Record extracts: Begin

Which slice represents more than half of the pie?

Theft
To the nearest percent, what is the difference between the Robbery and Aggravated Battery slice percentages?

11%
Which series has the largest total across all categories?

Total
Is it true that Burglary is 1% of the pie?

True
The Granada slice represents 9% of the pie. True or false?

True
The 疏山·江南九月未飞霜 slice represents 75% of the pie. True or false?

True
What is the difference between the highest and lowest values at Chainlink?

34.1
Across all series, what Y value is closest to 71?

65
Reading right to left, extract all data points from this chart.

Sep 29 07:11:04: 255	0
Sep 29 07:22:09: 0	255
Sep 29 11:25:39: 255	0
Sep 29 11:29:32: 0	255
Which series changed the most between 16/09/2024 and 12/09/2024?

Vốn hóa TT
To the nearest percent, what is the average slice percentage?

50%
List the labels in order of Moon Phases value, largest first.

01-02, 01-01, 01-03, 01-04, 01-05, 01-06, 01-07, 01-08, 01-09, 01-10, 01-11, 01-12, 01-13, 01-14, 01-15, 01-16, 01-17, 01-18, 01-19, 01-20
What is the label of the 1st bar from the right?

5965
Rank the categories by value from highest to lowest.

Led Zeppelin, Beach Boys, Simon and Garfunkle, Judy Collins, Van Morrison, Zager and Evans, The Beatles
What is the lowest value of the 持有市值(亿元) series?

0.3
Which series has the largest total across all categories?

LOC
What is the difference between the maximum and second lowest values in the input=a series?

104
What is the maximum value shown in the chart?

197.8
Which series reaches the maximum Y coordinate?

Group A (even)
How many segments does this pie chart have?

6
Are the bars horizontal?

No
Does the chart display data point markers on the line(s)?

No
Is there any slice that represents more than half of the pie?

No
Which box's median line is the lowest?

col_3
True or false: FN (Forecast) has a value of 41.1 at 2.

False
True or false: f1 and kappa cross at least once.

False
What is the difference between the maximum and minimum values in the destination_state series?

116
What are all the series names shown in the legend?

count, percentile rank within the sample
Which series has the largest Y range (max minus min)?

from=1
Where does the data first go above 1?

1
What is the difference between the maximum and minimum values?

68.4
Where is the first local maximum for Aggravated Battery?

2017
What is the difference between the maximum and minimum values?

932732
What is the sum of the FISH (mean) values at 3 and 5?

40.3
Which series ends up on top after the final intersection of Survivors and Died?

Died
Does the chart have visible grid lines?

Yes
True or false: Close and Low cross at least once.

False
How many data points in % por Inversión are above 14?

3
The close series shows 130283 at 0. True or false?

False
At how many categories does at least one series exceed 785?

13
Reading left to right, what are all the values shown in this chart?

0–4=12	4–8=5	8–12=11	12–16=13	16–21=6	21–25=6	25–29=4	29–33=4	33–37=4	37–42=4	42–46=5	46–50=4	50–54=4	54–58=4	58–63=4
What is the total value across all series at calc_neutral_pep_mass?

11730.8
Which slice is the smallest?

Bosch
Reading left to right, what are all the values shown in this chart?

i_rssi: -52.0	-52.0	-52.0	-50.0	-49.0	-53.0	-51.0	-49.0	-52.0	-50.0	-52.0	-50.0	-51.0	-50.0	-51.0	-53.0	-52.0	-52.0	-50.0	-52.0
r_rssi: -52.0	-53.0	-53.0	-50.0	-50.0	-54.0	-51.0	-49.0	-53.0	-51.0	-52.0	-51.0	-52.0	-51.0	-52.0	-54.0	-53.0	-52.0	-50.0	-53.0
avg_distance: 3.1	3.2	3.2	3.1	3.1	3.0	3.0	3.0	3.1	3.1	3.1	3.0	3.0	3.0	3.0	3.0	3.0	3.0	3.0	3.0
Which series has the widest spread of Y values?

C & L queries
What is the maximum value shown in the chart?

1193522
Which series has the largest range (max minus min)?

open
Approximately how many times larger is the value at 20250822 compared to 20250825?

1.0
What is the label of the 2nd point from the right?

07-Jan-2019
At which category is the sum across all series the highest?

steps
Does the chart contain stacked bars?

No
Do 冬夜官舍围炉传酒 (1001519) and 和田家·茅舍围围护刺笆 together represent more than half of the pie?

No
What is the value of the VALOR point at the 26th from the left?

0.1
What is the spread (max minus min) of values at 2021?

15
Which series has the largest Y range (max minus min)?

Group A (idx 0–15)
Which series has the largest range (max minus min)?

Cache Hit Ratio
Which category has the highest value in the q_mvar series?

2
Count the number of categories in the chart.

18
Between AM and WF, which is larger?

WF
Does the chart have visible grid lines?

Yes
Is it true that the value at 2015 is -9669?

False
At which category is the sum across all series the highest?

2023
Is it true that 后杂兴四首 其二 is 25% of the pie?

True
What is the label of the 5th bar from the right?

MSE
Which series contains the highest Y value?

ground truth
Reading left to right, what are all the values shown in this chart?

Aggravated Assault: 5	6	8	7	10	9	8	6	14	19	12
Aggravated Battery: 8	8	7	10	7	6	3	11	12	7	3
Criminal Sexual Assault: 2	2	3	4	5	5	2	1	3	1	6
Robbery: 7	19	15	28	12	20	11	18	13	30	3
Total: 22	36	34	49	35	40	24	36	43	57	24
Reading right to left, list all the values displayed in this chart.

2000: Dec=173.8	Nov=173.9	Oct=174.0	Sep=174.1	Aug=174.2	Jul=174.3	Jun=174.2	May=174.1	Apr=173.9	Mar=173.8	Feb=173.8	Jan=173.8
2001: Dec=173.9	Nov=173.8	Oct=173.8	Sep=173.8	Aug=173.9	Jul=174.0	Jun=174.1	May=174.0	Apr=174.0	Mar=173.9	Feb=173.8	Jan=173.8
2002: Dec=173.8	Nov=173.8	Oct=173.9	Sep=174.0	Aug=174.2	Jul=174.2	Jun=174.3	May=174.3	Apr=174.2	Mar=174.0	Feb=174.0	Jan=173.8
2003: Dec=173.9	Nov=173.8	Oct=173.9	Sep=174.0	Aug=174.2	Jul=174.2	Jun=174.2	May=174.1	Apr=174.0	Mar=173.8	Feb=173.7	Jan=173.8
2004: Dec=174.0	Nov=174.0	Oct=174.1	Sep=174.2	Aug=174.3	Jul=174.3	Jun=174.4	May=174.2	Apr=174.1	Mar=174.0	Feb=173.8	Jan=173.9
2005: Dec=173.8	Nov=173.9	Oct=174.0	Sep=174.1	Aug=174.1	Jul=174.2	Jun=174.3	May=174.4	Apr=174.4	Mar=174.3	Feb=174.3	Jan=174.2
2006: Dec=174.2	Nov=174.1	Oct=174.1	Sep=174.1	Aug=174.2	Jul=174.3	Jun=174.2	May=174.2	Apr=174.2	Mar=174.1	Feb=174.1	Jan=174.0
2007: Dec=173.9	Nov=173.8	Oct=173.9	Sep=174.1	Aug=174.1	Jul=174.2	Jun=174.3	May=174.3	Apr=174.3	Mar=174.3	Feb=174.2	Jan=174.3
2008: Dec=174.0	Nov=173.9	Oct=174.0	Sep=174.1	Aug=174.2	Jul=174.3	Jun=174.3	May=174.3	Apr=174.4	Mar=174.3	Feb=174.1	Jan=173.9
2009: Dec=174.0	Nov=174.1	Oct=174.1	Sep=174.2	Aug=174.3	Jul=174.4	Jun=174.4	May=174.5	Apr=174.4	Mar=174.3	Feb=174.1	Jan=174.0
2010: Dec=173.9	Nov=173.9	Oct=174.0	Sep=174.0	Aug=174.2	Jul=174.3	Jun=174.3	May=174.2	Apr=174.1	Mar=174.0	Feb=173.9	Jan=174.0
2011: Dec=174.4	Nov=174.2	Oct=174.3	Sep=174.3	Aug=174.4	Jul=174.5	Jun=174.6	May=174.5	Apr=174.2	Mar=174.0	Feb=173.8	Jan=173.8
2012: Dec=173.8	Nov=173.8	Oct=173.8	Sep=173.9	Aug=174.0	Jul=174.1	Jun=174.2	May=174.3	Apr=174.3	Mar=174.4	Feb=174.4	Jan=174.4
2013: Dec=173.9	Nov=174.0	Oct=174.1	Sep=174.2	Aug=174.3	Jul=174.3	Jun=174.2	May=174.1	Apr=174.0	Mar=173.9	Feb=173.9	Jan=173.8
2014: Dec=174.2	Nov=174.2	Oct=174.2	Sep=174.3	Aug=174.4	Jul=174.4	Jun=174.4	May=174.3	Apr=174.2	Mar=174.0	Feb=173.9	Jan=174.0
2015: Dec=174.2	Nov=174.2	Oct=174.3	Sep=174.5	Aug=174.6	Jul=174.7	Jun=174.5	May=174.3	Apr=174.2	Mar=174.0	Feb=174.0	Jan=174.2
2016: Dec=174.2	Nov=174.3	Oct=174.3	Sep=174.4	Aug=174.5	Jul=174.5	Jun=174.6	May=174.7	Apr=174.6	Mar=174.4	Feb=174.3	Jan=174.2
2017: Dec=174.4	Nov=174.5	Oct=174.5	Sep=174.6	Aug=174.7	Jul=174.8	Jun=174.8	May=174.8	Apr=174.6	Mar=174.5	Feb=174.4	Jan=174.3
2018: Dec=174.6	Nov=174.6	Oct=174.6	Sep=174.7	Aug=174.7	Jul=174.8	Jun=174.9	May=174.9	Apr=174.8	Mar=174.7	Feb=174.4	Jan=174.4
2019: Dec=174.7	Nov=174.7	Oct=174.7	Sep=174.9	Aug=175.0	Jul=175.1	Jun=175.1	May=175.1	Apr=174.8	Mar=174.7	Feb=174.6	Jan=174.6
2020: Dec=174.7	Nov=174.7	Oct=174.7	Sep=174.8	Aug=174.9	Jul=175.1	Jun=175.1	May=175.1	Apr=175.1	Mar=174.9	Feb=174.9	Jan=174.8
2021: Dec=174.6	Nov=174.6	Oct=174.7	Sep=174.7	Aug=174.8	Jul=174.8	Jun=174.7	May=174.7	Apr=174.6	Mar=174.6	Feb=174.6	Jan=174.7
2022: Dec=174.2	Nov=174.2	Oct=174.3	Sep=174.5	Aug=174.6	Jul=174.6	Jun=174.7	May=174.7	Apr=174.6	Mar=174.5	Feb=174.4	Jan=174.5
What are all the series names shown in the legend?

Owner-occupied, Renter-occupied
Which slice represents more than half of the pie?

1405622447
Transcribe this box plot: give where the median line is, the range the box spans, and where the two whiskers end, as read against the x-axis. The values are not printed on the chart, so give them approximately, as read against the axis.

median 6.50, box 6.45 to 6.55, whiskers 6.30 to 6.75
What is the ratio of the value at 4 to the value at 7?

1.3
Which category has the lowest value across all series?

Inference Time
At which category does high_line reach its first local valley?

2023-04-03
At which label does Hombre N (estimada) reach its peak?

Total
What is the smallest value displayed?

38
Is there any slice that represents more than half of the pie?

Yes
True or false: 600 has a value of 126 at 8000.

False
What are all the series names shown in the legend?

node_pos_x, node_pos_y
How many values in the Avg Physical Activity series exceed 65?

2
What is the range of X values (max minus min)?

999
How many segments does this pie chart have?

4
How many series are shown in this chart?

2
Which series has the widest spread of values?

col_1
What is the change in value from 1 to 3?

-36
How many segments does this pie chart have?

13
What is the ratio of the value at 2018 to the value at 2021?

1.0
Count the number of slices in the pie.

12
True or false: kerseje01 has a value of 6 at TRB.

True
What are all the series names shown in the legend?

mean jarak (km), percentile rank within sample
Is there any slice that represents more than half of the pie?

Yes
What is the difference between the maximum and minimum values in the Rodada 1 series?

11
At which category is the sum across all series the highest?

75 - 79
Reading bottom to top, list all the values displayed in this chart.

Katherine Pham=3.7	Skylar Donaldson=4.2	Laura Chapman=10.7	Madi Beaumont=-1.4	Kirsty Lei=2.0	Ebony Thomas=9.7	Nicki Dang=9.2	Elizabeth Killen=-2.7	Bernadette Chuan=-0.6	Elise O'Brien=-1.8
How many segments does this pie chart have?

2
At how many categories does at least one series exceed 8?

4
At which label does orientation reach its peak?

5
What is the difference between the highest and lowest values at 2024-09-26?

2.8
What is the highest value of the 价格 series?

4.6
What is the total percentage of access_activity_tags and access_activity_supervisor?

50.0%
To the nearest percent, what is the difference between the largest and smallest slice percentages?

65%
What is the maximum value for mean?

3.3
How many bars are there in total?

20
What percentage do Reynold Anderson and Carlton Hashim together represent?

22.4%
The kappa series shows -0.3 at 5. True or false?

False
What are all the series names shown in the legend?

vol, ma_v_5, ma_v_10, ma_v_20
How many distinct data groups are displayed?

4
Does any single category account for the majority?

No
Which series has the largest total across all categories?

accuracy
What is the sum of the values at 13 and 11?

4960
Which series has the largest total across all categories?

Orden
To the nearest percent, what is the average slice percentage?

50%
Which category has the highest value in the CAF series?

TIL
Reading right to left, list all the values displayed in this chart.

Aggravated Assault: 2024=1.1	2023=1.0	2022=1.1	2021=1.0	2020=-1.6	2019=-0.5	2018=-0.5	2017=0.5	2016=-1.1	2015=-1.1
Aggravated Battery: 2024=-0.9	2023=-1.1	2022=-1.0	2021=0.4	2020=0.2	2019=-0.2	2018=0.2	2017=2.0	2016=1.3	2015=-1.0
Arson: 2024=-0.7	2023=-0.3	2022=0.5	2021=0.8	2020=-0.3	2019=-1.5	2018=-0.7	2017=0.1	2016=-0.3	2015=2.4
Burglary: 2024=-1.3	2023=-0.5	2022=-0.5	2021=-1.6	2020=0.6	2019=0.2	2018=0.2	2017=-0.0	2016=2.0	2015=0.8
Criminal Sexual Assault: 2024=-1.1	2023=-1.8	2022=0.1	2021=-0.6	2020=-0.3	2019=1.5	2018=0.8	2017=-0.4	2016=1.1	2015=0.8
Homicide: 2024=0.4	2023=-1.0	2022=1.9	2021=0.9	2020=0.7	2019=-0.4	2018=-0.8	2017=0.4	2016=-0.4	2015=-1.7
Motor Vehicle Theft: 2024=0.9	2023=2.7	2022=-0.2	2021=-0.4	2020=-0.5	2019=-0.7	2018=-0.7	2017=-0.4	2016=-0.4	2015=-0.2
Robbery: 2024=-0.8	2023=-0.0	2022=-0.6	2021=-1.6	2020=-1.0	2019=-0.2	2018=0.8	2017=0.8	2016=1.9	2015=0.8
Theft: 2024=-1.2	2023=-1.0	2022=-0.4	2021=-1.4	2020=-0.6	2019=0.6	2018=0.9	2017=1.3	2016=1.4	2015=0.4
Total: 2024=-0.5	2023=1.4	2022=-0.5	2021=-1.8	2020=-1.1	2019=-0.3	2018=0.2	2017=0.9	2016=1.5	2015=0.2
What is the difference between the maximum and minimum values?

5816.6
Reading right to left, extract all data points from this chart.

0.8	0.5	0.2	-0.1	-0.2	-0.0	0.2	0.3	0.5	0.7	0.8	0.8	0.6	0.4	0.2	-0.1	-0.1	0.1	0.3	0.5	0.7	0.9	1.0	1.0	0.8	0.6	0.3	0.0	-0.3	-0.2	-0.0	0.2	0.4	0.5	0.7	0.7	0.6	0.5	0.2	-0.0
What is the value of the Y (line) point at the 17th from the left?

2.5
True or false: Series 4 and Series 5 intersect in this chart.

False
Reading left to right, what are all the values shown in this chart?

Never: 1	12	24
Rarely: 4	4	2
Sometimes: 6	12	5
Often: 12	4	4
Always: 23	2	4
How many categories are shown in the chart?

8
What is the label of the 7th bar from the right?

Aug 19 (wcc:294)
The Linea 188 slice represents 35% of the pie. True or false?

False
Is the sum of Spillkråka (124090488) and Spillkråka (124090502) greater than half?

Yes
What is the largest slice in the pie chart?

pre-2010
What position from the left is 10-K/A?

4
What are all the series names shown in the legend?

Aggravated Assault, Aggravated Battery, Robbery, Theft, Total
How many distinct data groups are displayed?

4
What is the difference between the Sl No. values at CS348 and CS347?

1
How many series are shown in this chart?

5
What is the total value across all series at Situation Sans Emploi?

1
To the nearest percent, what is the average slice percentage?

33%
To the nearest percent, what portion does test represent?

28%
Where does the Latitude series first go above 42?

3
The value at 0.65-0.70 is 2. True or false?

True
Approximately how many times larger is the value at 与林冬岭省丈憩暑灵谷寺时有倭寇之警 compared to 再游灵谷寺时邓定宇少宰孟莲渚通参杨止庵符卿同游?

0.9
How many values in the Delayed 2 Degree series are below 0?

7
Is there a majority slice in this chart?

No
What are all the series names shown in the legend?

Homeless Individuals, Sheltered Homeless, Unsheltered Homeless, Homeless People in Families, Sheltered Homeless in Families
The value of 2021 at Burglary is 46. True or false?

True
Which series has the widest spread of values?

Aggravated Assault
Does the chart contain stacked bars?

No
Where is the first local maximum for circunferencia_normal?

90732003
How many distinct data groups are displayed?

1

Record extracts: End

=== Task directions ===
Return every line of the listing above that contains the word "highest", treating uppercase and lowercase as different.

=== Answer box ===
What is the difference between the highest and lowest values at Chainlink?
Rank the categories by value from highest to lowest.
At which category is the sum across all series the highest?
Which category has the highest value in the q_mvar series?
At which category is the sum across all series the highest?
Which series contains the highest Y value?
At which category is the sum across all series the highest?
What is the difference between the highest and lowest values at 2024-09-26?
What is the highest value of the 价格 series?
Which category has the highest value in the CAF series?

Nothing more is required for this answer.